> **Supplied entries**
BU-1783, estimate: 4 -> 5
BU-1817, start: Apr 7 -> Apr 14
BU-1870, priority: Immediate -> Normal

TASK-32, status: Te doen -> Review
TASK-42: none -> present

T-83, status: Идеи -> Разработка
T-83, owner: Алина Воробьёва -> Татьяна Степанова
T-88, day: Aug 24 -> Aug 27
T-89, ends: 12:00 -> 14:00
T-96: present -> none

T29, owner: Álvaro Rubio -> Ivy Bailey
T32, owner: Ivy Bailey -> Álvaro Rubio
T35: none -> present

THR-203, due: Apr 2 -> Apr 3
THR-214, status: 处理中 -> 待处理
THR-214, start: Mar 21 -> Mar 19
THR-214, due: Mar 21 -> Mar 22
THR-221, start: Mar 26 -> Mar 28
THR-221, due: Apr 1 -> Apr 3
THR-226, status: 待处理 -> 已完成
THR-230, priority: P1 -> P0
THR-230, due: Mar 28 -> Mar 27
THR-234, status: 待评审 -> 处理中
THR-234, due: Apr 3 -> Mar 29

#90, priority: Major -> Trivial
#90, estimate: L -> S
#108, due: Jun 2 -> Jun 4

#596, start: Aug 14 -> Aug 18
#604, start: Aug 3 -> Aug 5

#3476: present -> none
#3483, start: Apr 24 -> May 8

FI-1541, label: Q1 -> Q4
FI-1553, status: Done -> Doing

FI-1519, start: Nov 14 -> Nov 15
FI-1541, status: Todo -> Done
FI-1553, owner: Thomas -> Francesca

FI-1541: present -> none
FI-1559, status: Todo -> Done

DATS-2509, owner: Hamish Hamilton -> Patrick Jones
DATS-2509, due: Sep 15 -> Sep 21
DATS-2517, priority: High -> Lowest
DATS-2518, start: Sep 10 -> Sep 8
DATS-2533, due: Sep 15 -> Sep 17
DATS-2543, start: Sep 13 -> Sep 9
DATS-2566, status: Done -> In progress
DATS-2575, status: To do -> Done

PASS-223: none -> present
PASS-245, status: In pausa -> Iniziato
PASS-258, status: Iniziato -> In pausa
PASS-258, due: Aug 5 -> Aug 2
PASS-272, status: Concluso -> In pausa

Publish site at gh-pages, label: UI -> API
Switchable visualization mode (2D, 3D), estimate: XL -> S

> **Aim of the task**
All of the data needs to be printed once more, exactly.

> **Finished exercise**
BU-1783, estimate: 4 -> 5
BU-1817, start: Apr 7 -> Apr 14
BU-1870, priority: Immediate -> Normal

TASK-32, status: Te doen -> Review
TASK-42: none -> present

T-83, status: Идеи -> Разработка
T-83, owner: Алина Воробьёва -> Татьяна Степанова
T-88, day: Aug 24 -> Aug 27
T-89, ends: 12:00 -> 14:00
T-96: present -> none

T29, owner: Álvaro Rubio -> Ivy Bailey
T32, owner: Ivy Bailey -> Álvaro Rubio
T35: none -> present

THR-203, due: Apr 2 -> Apr 3
THR-214, status: 处理中 -> 待处理
THR-214, start: Mar 21 -> Mar 19
THR-214, due: Mar 21 -> Mar 22
THR-221, start: Mar 26 -> Mar 28
THR-221, due: Apr 1 -> Apr 3
THR-226, status: 待处理 -> 已完成
THR-230, priority: P1 -> P0
THR-230, due: Mar 28 -> Mar 27
THR-234, status: 待评审 -> 处理中
THR-234, due: Apr 3 -> Mar 29

#90, priority: Major -> Trivial
#90, estimate: L -> S
#108, due: Jun 2 -> Jun 4

#596, start: Aug 14 -> Aug 18
#604, start: Aug 3 -> Aug 5

#3476: present -> none
#3483, start: Apr 24 -> May 8

FI-1541, label: Q1 -> Q4
FI-1553, status: Done -> Doing

FI-1519, start: Nov 14 -> Nov 15
FI-1541, status: Todo -> Done
FI-1553, owner: Thomas -> Francesca

FI-1541: present -> none
FI-1559, status: Todo -> Done

DATS-2509, owner: Hamish Hamilton -> Patrick Jones
DATS-2509, due: Sep 15 -> Sep 21
DATS-2517, priority: High -> Lowest
DATS-2518, start: Sep 10 -> Sep 8
DATS-2533, due: Sep 15 -> Sep 17
DATS-2543, start: Sep 13 -> Sep 9
DATS-2566, status: Done -> In progress
DATS-2575, status: To do -> Done

PASS-223: none -> present
PASS-245, status: In pausa -> Iniziato
PASS-258, status: Iniziato -> In pausa
PASS-258, due: Aug 5 -> Aug 2
PASS-272, status: Concluso -> In pausa

Publish site at gh-pages, label: UI -> API
Switchable visualization mode (2D, 3D), estimate: XL -> S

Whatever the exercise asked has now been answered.